Top of GIVEN DATA

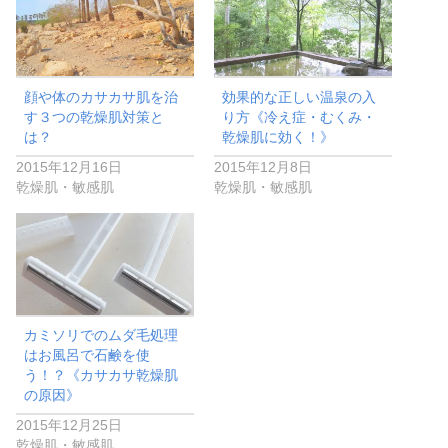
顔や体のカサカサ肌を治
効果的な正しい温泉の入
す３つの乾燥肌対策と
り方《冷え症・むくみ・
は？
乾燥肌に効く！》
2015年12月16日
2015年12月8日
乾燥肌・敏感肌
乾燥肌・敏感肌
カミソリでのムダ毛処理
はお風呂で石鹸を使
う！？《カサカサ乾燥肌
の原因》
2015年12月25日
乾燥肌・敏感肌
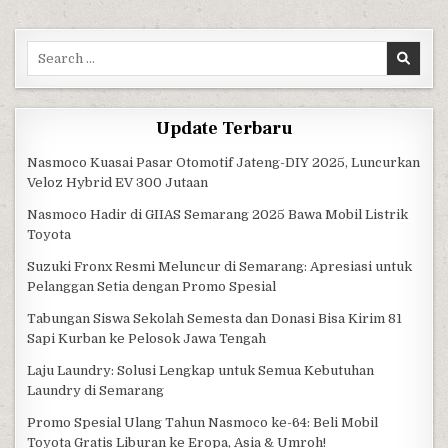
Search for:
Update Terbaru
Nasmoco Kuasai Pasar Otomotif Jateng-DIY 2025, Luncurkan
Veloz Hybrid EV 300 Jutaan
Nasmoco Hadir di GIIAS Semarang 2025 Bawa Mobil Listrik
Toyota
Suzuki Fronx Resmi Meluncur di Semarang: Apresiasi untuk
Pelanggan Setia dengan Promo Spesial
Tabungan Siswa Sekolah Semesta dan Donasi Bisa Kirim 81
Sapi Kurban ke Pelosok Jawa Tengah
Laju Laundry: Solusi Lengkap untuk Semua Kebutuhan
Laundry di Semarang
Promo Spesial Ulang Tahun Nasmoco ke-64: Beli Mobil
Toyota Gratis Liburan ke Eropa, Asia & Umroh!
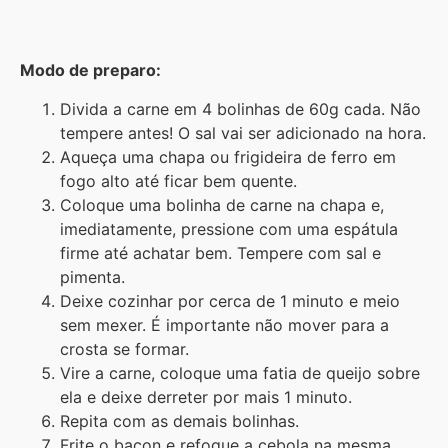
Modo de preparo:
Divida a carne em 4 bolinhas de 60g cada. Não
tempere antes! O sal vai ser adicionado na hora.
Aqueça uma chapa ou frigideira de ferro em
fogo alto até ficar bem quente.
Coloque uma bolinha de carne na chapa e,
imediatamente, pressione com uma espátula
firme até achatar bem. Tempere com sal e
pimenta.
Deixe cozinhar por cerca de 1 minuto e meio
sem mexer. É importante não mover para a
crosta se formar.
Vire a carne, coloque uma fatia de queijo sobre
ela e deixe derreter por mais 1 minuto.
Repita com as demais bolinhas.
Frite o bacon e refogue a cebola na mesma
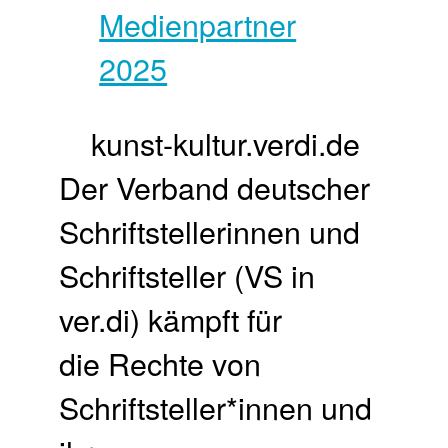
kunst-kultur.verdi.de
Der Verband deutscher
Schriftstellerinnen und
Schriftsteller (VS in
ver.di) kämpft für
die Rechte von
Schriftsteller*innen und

Bottom of GIVEN DATA

§ WORK TO BE COMPLETED: Repeat each entry exactly. Pictures do not belong in the copy.

§ THE COMPLETED TASK:
顔や体のカサカサ肌を治
効果的な正しい温泉の入
す３つの乾燥肌対策と
り方《冷え症・むくみ・
は？
乾燥肌に効く！》
2015年12月16日
2015年12月8日
乾燥肌・敏感肌
乾燥肌・敏感肌
カミソリでのムダ毛処理
はお風呂で石鹸を使
う！？《カサカサ乾燥肌
の原因》
2015年12月25日
乾燥肌・敏感肌
Search for:
Update Terbaru
Nasmoco Kuasai Pasar Otomotif Jateng-DIY 2025, Luncurkan
Veloz Hybrid EV 300 Jutaan
Nasmoco Hadir di GIIAS Semarang 2025 Bawa Mobil Listrik
Toyota
Suzuki Fronx Resmi Meluncur di Semarang: Apresiasi untuk
Pelanggan Setia dengan Promo Spesial
Tabungan Siswa Sekolah Semesta dan Donasi Bisa Kirim 81
Sapi Kurban ke Pelosok Jawa Tengah
Laju Laundry: Solusi Lengkap untuk Semua Kebutuhan
Laundry di Semarang
Promo Spesial Ulang Tahun Nasmoco ke-64: Beli Mobil
Toyota Gratis Liburan ke Eropa, Asia & Umroh!
Modo de preparo:
Divida a carne em 4 bolinhas de 60g cada. Não
tempere antes! O sal vai ser adicionado na hora.
Aqueça uma chapa ou frigideira de ferro em
fogo alto até ficar bem quente.
Coloque uma bolinha de carne na chapa e,
imediatamente, pressione com uma espátula
firme até achatar bem. Tempere com sal e
pimenta.
Deixe cozinhar por cerca de 1 minuto e meio
sem mexer. É importante não mover para a
crosta se formar.
Vire a carne, coloque uma fatia de queijo sobre
ela e deixe derreter por mais 1 minuto.
Repita com as demais bolinhas.
Frite o bacon e refogue a cebola na mesma
kunst-kultur.verdi.de
Der Verband deutscher
Schriftstellerinnen und
Schriftsteller (VS in
ver.di) kämpft für
die Rechte von
Schriftsteller*innen und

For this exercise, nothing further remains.